(Stored data entries)

━━━━━━━━━━━━━━━━

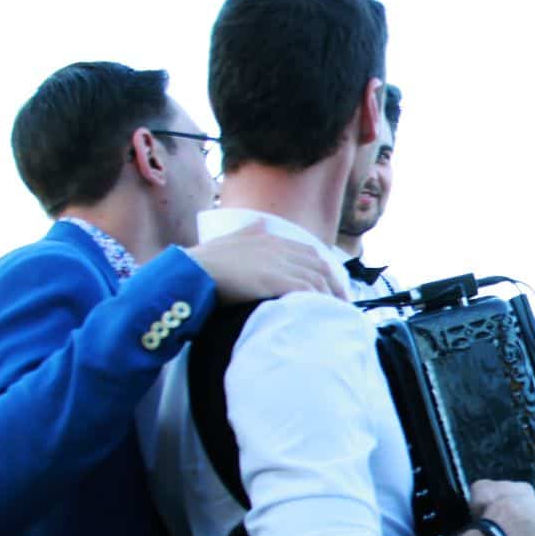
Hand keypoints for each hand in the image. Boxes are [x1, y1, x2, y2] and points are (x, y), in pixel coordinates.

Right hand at [187, 222, 347, 304]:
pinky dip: (317, 301)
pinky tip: (321, 313)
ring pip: (316, 279)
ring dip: (330, 296)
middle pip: (319, 265)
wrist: (192, 271)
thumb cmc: (206, 260)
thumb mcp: (230, 239)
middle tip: (341, 303)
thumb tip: (261, 222)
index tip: (331, 285)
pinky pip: (306, 290)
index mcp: (271, 239)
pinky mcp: (275, 280)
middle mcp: (279, 248)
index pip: (309, 251)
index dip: (324, 269)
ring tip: (336, 313)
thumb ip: (248, 232)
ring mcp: (278, 263)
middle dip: (334, 284)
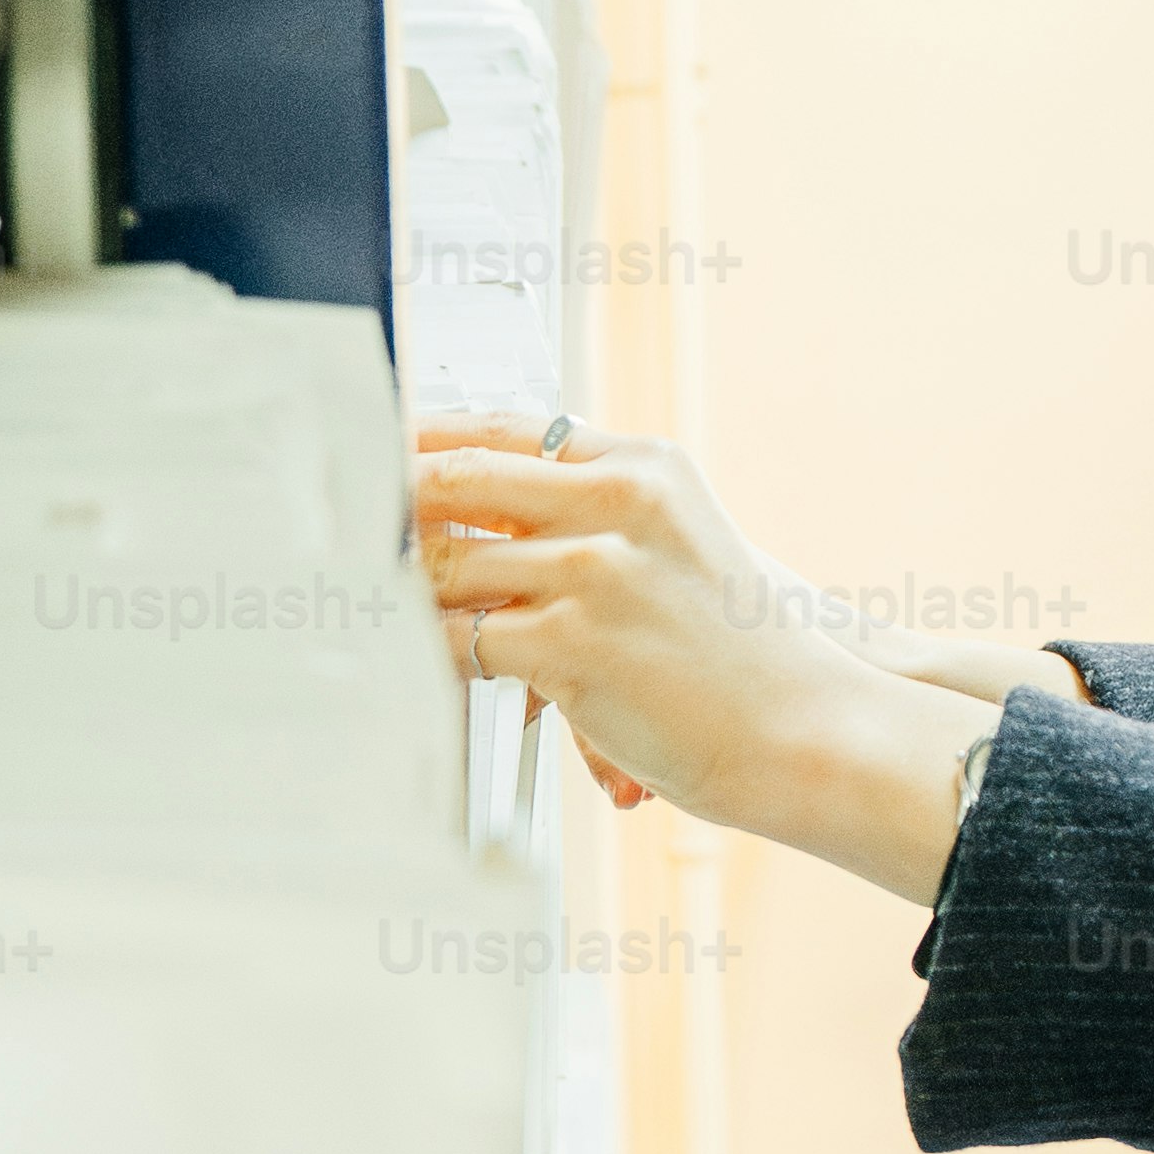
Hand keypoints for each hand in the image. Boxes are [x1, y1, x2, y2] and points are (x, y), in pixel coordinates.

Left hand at [409, 408, 999, 904]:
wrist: (806, 726)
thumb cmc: (745, 655)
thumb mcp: (684, 547)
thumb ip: (599, 520)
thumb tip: (488, 529)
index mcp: (645, 464)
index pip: (507, 426)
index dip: (429, 437)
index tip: (380, 448)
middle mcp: (618, 501)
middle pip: (460, 479)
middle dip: (392, 505)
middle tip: (347, 528)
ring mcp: (593, 570)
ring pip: (447, 564)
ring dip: (405, 593)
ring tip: (376, 607)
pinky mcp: (570, 642)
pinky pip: (460, 638)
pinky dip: (431, 656)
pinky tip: (424, 667)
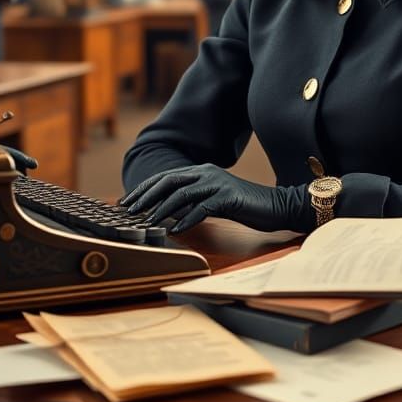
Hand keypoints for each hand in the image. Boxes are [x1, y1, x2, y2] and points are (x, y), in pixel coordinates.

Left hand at [120, 164, 309, 233]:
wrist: (275, 205)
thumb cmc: (242, 205)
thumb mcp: (213, 200)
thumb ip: (193, 201)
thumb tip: (166, 212)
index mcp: (201, 171)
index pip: (166, 177)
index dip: (145, 188)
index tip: (127, 202)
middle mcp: (207, 172)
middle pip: (169, 181)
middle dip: (146, 196)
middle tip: (130, 211)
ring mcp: (218, 183)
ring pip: (182, 193)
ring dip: (162, 209)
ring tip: (148, 222)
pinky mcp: (228, 196)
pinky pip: (202, 207)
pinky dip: (186, 218)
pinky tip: (176, 230)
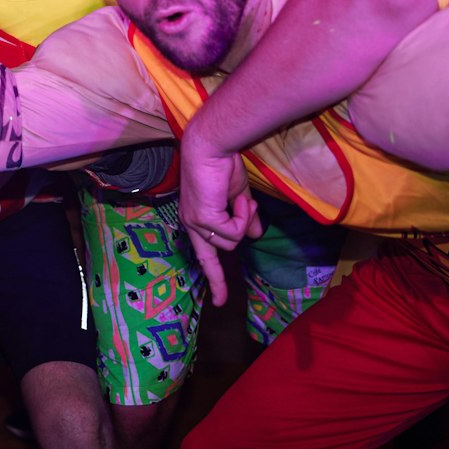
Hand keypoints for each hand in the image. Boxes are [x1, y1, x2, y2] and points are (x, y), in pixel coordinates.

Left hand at [176, 118, 260, 305]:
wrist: (212, 148)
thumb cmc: (222, 167)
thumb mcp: (237, 198)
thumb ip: (244, 218)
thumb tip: (257, 236)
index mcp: (197, 220)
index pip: (204, 255)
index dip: (214, 277)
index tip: (219, 300)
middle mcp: (191, 224)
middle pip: (212, 258)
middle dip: (223, 265)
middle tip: (228, 265)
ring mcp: (195, 223)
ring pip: (230, 243)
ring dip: (243, 221)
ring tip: (239, 198)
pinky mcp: (202, 219)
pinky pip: (233, 232)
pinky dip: (242, 217)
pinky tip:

━━━━━━━━━━━━━━━━

▸ **Problem details**: What is needed is every record above printed exactly, with no pictures.

▸ **Response box**:
Hand keypoints for each hand in the image. Boxes are [x1, y1, x2, y2] and points are (x, y), in pixel coordinates.

Right hand at [187, 222, 347, 304]:
pinky dip: (317, 301)
pinky tip: (321, 313)
ring pip: (316, 279)
ring dip: (330, 296)
middle pip: (319, 265)
wrist: (192, 271)
thumb cmc: (206, 260)
thumb mcp: (230, 239)
middle tip: (341, 303)
thumb tip: (261, 222)
index tip: (331, 285)
pinky pip: (306, 290)
index mcp: (271, 239)
pinky mcp: (275, 280)
middle mcp: (279, 248)
index pip: (309, 251)
index dip: (324, 269)
ring tip: (336, 313)
thumb ip: (248, 232)
ring mcp: (278, 263)
middle dip: (334, 284)
Hand keypoints for each hand in the image. Boxes are [x1, y1, x2, y2] and points are (x, y), in pixel coordinates.

Left hand at [409, 408, 999, 904]:
wrist: (806, 726)
thumb cmc: (745, 655)
thumb mcp: (684, 547)
thumb ip: (599, 520)
thumb tip: (488, 529)
index mcp: (645, 464)
index pip: (507, 426)
index dip: (429, 437)
index tip: (380, 448)
middle mcp: (618, 501)
middle pip: (460, 479)
middle dip: (392, 505)
middle tip: (347, 528)
ring mcp: (593, 570)
ring pip: (447, 564)
ring dip: (405, 593)
ring tip: (376, 607)
pinky mcp: (570, 642)
pinky pip: (460, 638)
pinky dip: (431, 656)
pinky tip: (424, 667)
Hand keypoints for each hand in the image. Boxes are [x1, y1, x2, y2] and points are (x, y), in pixel coordinates.

Left hand at [120, 164, 309, 233]:
wrist: (275, 205)
thumb cmc: (242, 205)
thumb mcp: (213, 200)
thumb ip: (193, 201)
thumb tip: (166, 212)
index mcp: (201, 171)
index pip: (166, 177)
index dip: (145, 188)
index tip: (127, 202)
middle mcp: (207, 172)
middle pip: (169, 181)
middle dip: (146, 196)
middle tip: (130, 211)
ring mcp: (218, 183)
ring pip: (182, 193)
ring dip: (162, 209)
ring tip: (148, 222)
pinky mcp: (228, 196)
pinky pip: (202, 207)
pinky dip: (186, 218)
pinky tip: (176, 230)
Hand keypoints for each hand in the image. Boxes are [x1, y1, x2, y2] and points are (x, y), in pixel coordinates.

Left hand at [176, 118, 260, 305]:
wrist: (212, 148)
thumb cmc: (222, 167)
thumb mcp: (237, 198)
thumb ip: (244, 218)
thumb tip: (257, 236)
index mcp: (197, 220)
index pip: (204, 255)
index dip: (214, 277)
index tip: (219, 300)
middle mcp: (191, 224)
middle pip: (212, 258)
middle dip: (223, 265)
middle tip: (228, 265)
ring mcp: (195, 223)
ring pip: (230, 243)
ring dip: (243, 221)
ring tip: (239, 198)
pinky mcp: (202, 219)
pinky pip: (233, 232)
pinky dip: (242, 217)
pinky tip:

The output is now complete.